Apple has announced a collection of new accessibility features it plans to add to iPhone and iPad devices in future versions of iOS and iPadOS, respectively. Among those features is an intriguing new experience called Vehicle Motion Cues, which is designed to reduce the risk of motion sickness when (hopefully only) passengers are reading or watching material on their devices.

"Research shows that motion sickness is commonly caused by a sensory conflict between what a person sees and what they feel," says Apple. "[This] can prevent some users from comfortably using iPhone or iPad while riding in a moving vehicle." To combat this, Vehicle Motion Cues will use sensors inside your mobile devices to overlay animated dots around the edges of your screen when the vehicle turning, accelerating, or braking.

an illustration showing off apple's new vehicle motion cues accessibility feature

As shown in the above graphic, the dots represent changes in vehicle motion by moving in the opposite direction from the motion. Turning left will cause the dots to glide across the screen to the right, assuming you're facing toward the front of the vehicle. Likewise, accelerating will cause the dots to move downward on the screen, and braking will cause the dots to move upward on the screen.

The feature can be set to automatically show the Vehicle Motion Cues when it detects you're in a vehicle or turned on manually every time you get in the car via Apple's Control Center overlay.

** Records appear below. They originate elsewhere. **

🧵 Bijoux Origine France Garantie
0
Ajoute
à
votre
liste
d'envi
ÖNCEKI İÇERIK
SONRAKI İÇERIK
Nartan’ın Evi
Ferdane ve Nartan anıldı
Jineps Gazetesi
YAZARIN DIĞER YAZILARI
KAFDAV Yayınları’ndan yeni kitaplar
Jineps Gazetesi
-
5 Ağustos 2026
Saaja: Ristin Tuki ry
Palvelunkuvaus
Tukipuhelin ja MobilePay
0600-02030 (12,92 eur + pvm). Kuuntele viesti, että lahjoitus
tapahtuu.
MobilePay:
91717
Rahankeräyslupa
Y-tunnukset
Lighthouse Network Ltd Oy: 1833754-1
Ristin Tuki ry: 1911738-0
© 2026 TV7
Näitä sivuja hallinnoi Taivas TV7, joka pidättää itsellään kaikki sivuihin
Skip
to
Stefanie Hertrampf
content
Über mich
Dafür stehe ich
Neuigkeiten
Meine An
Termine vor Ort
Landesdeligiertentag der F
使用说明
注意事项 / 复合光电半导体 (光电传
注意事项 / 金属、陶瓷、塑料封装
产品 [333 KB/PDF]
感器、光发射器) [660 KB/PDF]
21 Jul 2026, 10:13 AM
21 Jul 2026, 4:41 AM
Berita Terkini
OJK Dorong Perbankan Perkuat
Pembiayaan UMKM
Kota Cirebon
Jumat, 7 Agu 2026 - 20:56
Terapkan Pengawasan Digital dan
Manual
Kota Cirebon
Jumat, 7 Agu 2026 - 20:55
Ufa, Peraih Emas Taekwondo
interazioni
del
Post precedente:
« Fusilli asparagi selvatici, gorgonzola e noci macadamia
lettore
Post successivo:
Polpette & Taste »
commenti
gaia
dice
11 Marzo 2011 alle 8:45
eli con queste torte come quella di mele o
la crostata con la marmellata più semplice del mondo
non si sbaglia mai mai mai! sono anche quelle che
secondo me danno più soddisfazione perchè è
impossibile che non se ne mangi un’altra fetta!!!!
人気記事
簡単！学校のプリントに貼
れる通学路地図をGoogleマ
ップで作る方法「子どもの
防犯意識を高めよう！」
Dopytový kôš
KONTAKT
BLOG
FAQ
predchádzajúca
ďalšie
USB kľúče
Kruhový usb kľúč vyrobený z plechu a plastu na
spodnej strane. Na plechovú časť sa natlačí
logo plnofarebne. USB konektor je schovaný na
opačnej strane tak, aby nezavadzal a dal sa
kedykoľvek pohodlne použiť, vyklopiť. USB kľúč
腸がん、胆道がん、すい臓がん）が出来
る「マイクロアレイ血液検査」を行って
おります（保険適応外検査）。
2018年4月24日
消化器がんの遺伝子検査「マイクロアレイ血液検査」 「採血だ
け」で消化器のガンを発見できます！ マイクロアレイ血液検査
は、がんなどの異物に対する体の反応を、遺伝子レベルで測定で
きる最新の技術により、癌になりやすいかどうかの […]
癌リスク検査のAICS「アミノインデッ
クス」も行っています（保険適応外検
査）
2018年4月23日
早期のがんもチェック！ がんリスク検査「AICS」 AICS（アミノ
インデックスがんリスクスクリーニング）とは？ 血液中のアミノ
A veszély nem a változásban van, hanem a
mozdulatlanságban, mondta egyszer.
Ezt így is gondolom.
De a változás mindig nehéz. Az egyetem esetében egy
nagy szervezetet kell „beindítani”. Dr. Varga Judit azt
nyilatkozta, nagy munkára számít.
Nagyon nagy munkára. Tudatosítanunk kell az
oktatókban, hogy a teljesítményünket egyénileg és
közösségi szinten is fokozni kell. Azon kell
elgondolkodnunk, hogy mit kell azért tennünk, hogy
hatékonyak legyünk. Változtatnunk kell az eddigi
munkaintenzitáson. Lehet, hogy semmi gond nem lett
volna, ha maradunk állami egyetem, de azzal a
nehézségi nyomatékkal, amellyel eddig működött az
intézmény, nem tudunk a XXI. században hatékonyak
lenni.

Voice Control, Sound Recognition Also Coming

Apple also revealed its CarPlay interface will gain a handful of new accessibility features, including Voice Control, Color Filters, and Sound Recognition, which Apple describes as follows:

With Sound Recognition, drivers or passengers who are deaf or hard of hearing can turn on alerts to be notified of car horns and sirens. For users who are colorblind, Color Filters make the CarPlay interface visually easier to use, with additional visual accessibility features including Bold Text and Large Text.

Apple doesn’t divulge when, exactly, we can expect to see these new accessibility features available on their mobile devices, but it's likely we'll see them integrated with iOS 18, which is expected to be announced at Apple’s Worldwide Developers Conference (WWDC) on June 10–11.